Public Health and Cannabis Legalization

In 2022, the Maryland General Assembly (MGA) is very likely taking up the issue of cannabis legalization again, which will require a greater look into its potential public health impacts.

The Department of Legislative Services (DLS) provided an in-depth analysis of the public health ramifications of cannabis legalization in an issue paper, examining cannabis use disorder, youth usage, and driving under the influence, among other public health considerations. Cannabis use disorder (CUD) “is a medical diagnosis when an individual has a problematic pattern of cannabis use leading to clinically significant impairment or distress.” DLS notes mixed results with respect to CUD after legalization, finding an increase in CUD diagnoses among adolescents in Alaska, Colorado, Oregon, and Washington, but finding a decline in Washington among adults (ages 26 and older) experiencing CUD.

With respect to youth usage, DLS states, “Findings in Colorado, Washington, and Massachusetts are consistent with national trends in which overall cannabis use among teens in all states has decreased. However, youth perception of the harms associated with cannabis use has also decreased post-legalization.” In Colorado, DLS provided several observations regarding driving under the influence after cannabis legalization:

Since legalization, traffic deaths involving drivers who tested positive for marijuana more than doubled (from 55 in 2013 to 129 in 2019), and the percentage of all traffic deaths that were marijuana-related increased from 15% in 2013 to 25% in 2019.

According to DLS, several states have enacted legislation to address potential health issues arising from the legalization of cannabis including Connecticut, New Mexico, New York, Virginia, and Washington.

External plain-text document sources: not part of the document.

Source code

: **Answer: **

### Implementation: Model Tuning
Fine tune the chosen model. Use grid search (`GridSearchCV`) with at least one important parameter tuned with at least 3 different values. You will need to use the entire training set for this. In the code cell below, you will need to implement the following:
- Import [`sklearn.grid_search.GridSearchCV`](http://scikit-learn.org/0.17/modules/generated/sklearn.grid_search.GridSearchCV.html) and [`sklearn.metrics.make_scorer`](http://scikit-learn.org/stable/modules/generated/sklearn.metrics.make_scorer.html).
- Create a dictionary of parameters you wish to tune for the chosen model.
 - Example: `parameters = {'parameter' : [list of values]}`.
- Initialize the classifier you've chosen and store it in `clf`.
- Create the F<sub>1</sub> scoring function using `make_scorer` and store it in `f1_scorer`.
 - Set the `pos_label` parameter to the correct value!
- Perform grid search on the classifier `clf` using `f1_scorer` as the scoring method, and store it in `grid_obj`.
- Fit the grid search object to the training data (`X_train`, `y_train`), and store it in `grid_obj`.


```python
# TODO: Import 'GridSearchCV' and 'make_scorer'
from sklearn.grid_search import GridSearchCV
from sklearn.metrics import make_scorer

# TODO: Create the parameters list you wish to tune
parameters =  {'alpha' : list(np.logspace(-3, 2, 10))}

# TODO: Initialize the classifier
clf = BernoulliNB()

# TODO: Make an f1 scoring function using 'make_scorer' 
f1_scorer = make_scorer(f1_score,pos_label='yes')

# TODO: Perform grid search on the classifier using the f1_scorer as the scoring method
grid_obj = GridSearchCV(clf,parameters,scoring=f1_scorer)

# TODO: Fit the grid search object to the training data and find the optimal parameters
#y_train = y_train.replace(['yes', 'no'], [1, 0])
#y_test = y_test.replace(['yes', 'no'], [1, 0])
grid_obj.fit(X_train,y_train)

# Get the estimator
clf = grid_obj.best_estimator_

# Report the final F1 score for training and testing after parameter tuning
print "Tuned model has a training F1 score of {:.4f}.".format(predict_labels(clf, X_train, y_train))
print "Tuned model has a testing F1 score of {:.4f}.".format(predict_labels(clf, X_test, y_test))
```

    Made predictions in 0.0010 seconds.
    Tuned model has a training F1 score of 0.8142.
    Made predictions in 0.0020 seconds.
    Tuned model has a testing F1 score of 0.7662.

Connecticut and Washington both require regular reports on the public health impacts of cannabis usage. Examples of policies enacted to counter potentially negative health impacts of cannabis legalization include the following:

  • Establishing a program to collect information on cannabis-associated adverse events, injuries, and poisoning. (Connecticut)
  • Requiring reports on the impacts of legalization on education, mental health, and the social and emotional health of those younger than 21. (Connecticut)
  • Prohibiting advertising on television, radio, and mass transit, and advertisers may not use predatory marketing targeting minors. (New Mexico)
  • Creating an Office of Cannabis Management (OCM) to implement quality assurance regulations for the manufacturing, packaging, labeling, advertising, and testing. (New York)
  • Developing and implementing a comprehensive public health monitoring and surveillance program to measure indicators such as frequency of use, quantity used, youth use, traffic safety impacts, substitution effects, emergency room visits, and other health and safety metrics. (New York)
  • Creating a Cannabis Public Health Advisory Council to advise the Cannabis Control Authority on health-related matters. (Virginia)
  • Allocating 25% of cannabis sales tax revenues for substance abuse prevention and treatment and 5% for public health programs. (Virginia)
Should Maryland legalize cannabis, the Maryland Medical Cannabis Commission (MMCC) advises that “consideration… be given to funding for improved data collection, potency and strength restrictions, penalties for sales to minors and compliance check systems, training and use of drug recognition experts, and public outreach through prevention and education campaigns.” Additionally, currently in-place regulations regarding medical cannabis including independent testing and advertising restrictions should be extended to adult use cannabis.
Altogether, the Maryland General Assembly has much to consider as it moves toward legalizing cannabis.